TEXT UNDER STUDY →

Distributed System - MIT 6.824 Raft Lab 4A

Lab 4A build up a Shard Master System based on Raft.

Lab 4A

Shard storage system

A sharded storage system stores data a subset of data in different groups for performance. Each of the groups is only responsible a subset of data, and thus total system throughput increases in proportion to the number of groups. Groups is a set of computers that replicate each other. Each of the groups is managed by raft or other concensus algorithm.

A new group could be added to the shard storage system if the load is two heavy and a existing group could be deleted from the system if it is down. This is called configuration change, i.e., at each configuration, there are a set of groups. Thus, at each configuration, shards are allocated to those groups. Whenever configuration changes, shards need to be reallocated to new groups. This is managed by a seperate server called shard master. Considering reliability and availiablity, shard master is not only one server, but a set of servers that is based on Raft. Lab 4A is to build a raft based shard master.

Shard and Raft

Function of shard master

Shard master manages configuration change, each of the shard acquires shard master for configuration change and shard reallocation. Therefore, shard master should support Joint new groups, group leaving, query of configuration change and move shard between groups.

The implementation of those function is similar to Key/Value server in Lab 3. The master received RPC call, and check duplication, and then send to Raft for agreement. If it is commited, raft send the operation to server again, and the server replys to the client.

The difference is shard master doesn’t need to support snapshot.

Rebalance of shards

This is the only challenge in this lab. When a new group is joined or a group leaves, how should the shard be reallocated to each group.

The simplest way is to reallocate each of the shard to the groups by simply taking mod of the shard number to the total number of groups. But this will result in rearrangment of every shard, which waster time to moving shards.

Consistent Hashing. I implemented this approach and it is not able to give me balanced allocation. I think this is because the number of shards is relatively small ? I will check it back later.

The other brutal way is: When a new group joining, calculate the average number of shards that each group should have. Loop through all groups, and move the shard from the group with maximum number of shard to the new group, until the new group get average number of shards.

When a group leaving, Loop through all groups, and move a shard from leaving group to the group with minimum number of shards, until the leaving group is cleared.

Code below:

 // brutal force rebalance shards
    func (sm *ShardMaster) rebalanceShards(nextCfg *Config, opType string, gid int) {

        if len(nextCfg.Groups) < 1 {
            return
        }

        // extract shards for each gid in the new config
        gidShardsMap := make(map[int][]int)

        for xgid := range nextCfg.Groups {
            gidShardsMap[xgid] = []int{}
        }
        for i := 0; i < len(nextCfg.Shards); i++ {
            val, _ := gidShardsMap[nextCfg.Shards[i]]
            val = append(val, i)
            gidShardsMap[nextCfg.Shards[i]] = val
        }

        // average shards per gid
        avg := len(nextCfg.Shards) / len(nextCfg.Groups)

        switch opType {
        case JOIN:
            jShards := []int{}
            // new gid has at least average number of shards
            for i := 0; i < avg; i++ {

                maxShard := 0
                maxGid := 0
                // find the gid with max number of shards
                for xgid, shards := range gidShardsMap {
                    if len(shards) > maxShard {
                        maxShard = len(shards)

RECORD EXTRACTS →
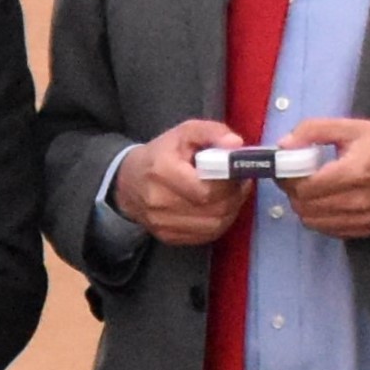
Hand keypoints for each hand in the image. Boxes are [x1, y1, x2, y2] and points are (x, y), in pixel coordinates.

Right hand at [109, 119, 255, 248]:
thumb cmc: (161, 154)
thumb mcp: (185, 132)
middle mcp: (159, 201)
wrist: (128, 182)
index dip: (230, 183)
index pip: (207, 188)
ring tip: (232, 194)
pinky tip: (220, 208)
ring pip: (214, 225)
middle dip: (234, 196)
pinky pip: (206, 236)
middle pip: (213, 208)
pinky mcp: (168, 237)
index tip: (239, 172)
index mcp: (162, 171)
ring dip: (231, 210)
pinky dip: (220, 222)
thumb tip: (236, 144)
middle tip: (240, 183)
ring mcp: (163, 223)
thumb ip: (212, 132)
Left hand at [277, 116, 369, 239]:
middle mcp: (358, 202)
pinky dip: (319, 217)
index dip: (288, 177)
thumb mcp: (351, 127)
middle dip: (294, 191)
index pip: (304, 187)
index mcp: (353, 173)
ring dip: (304, 205)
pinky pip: (328, 230)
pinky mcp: (367, 229)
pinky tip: (327, 200)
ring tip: (313, 187)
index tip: (288, 166)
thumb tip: (284, 145)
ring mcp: (363, 219)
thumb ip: (314, 131)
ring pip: (312, 221)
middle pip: (304, 207)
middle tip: (299, 175)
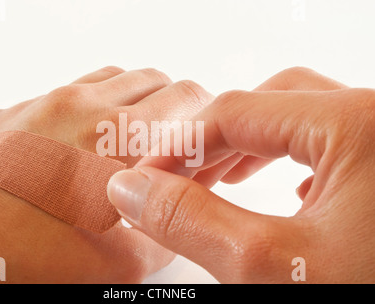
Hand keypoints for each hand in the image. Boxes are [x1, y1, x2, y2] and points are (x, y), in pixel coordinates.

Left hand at [0, 66, 213, 282]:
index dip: (205, 115)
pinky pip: (68, 92)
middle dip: (173, 107)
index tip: (201, 138)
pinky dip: (91, 106)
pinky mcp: (14, 110)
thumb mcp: (119, 262)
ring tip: (127, 138)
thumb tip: (181, 204)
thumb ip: (166, 226)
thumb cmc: (24, 262)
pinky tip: (81, 142)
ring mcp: (42, 102)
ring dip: (132, 100)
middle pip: (153, 79)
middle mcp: (81, 106)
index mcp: (115, 138)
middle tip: (170, 140)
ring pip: (112, 78)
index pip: (186, 96)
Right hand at [107, 67, 374, 282]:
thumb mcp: (270, 267)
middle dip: (215, 142)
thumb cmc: (370, 295)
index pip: (236, 112)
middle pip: (271, 106)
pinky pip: (336, 146)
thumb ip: (189, 219)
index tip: (143, 179)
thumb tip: (130, 188)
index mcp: (359, 124)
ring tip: (218, 180)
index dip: (178, 145)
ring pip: (304, 122)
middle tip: (175, 179)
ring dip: (253, 147)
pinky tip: (287, 194)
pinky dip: (295, 161)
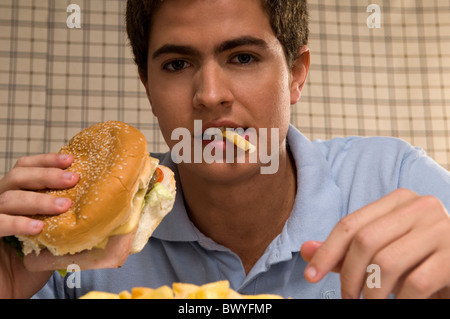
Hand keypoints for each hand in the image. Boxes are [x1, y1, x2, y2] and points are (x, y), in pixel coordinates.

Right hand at [0, 153, 78, 297]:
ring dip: (38, 199)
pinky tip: (38, 227)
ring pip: (8, 197)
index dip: (46, 160)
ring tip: (64, 206)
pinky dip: (17, 223)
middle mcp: (1, 204)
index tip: (70, 159)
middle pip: (17, 176)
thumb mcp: (56, 240)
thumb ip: (70, 225)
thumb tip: (107, 215)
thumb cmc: (32, 267)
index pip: (26, 169)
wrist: (9, 294)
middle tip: (73, 179)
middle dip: (47, 174)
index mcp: (18, 199)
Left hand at [301, 188, 449, 298]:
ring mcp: (441, 229)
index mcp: (398, 200)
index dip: (327, 252)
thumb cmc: (417, 260)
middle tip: (347, 298)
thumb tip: (306, 250)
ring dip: (371, 293)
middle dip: (349, 275)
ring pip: (387, 262)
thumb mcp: (380, 252)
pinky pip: (416, 283)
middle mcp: (420, 207)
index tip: (310, 276)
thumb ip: (345, 250)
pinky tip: (396, 304)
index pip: (350, 224)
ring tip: (368, 304)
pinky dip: (399, 301)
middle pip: (365, 240)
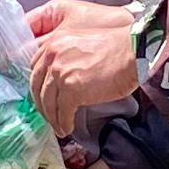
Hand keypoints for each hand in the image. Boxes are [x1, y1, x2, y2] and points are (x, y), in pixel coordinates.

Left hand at [22, 0, 142, 133]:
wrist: (133, 51)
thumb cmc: (116, 46)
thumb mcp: (82, 41)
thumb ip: (66, 54)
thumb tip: (60, 78)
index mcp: (54, 42)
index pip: (35, 69)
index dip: (38, 86)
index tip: (43, 97)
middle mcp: (52, 55)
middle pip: (37, 87)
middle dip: (42, 105)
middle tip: (49, 116)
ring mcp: (60, 72)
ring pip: (48, 102)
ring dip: (52, 118)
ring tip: (59, 127)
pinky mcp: (71, 89)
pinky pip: (62, 112)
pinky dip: (63, 123)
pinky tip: (68, 128)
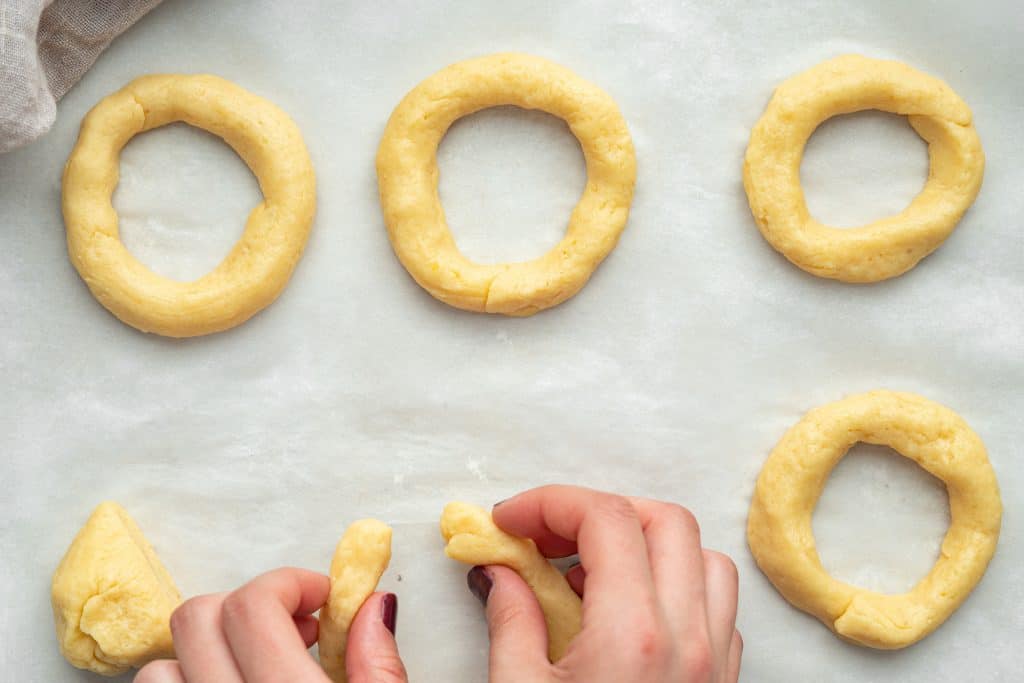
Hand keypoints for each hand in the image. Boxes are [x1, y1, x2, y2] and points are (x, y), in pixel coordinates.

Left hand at [134, 567, 406, 682]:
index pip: (253, 605)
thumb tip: (371, 604)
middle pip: (196, 617)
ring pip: (159, 666)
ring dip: (206, 653)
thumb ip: (379, 666)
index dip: (291, 583)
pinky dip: (187, 681)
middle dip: (248, 604)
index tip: (322, 599)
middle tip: (294, 626)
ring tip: (254, 668)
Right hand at [473, 485, 741, 682]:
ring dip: (647, 545)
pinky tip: (626, 613)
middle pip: (664, 521)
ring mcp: (715, 662)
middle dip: (598, 512)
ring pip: (703, 558)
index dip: (550, 503)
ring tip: (590, 572)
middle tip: (545, 537)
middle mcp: (689, 640)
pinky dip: (674, 587)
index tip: (510, 520)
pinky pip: (716, 607)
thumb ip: (510, 625)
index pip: (606, 518)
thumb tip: (503, 573)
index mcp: (633, 637)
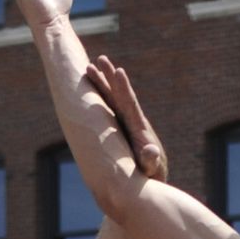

TRY IT →
From the shard master write-up above, set down the passage between "for xgid := range" and "val = append(val, i)", inclusive, word for word.

WRITTEN SOLUTION →
for xgid := range nextCfg.Groups {
            gidShardsMap[xgid] = []int{}
        }
        for i := 0; i < len(nextCfg.Shards); i++ {
            val, _ := gidShardsMap[nextCfg.Shards[i]]
            val = append(val, i)